Our next question comes from the line of Todd Duvick with Wells Fargo. Todd Jeffrey Duvick - Wells Fargo Securities, LLC, Research Division: Yes. Don, I guess this is probably for you. The way we calculate it, your leverage is a little elevated compared to where it has been, and I know Annie's probably added to that. But can you talk broadly about your leverage. Where you are today? And if you maintain a target leverage range, and also a target credit rating?
Yes. Happy to, Todd. That's something that, obviously, we look at very, very rigorously. And we are a little above our targeted leverage ratio. It's driven primarily as you know, by Annie's. We do expect that as we go into F '16 to improve. Our target ratio was probably a turn or 2 lower than where we are today. And our target credit rating is a BBB+, where we're pleased that we're a notch above that from Moody's perspective. But we've been maintaining that same guidance in terms of the leverage and the credit rating for a number of years now, and that has not changed. Todd Jeffrey Duvick - Wells Fargo Securities, LLC, Research Division: Okay. That's helpful. And then with respect to your short-term debt balance, it is also elevated. Should we expect to see you in the market terming out a portion of that? And I guess related to that, do you have kind of a target in terms of how much floating rate debt you have versus fixed rate debt?

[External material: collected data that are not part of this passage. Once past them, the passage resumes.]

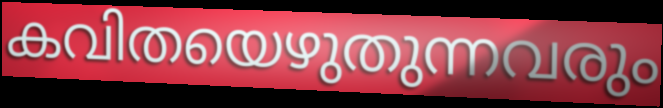
കവിതയെഴുതുന്നവരും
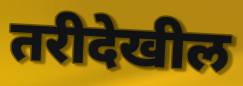
तरीदेखील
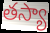
తస్యా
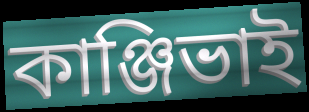
কাঞ্জিভাই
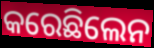
କରେଛିଲେନ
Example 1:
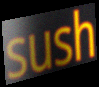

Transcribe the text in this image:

sush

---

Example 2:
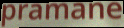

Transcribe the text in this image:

pramane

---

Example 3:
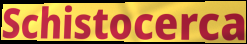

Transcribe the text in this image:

Schistocerca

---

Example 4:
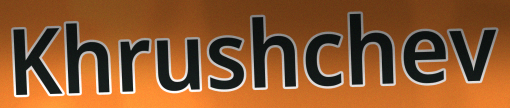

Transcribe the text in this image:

Khrushchev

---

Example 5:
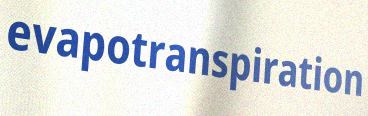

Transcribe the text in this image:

evapotranspiration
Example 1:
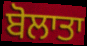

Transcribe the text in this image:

ਬੋਲਾਤਾ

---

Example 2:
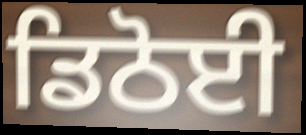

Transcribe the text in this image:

ਡਿਠੋਈ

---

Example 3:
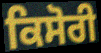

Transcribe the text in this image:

ਕਿਸੋਰੀ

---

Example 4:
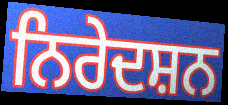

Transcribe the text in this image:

Yes, we would typically look at floating to be, say, 1/3 -- 30% to 35% of our mix. And we will be terming out some of that debt certainly over the coming months.
Thanks, everybody. If there are folks still in queue, sorry we didn't get to you. Give me a ring, and we'll try and help you out. Thank you.
Ladies and gentlemen, that does conclude the conference call for today. We thank you for your participation and ask that you please disconnect your lines.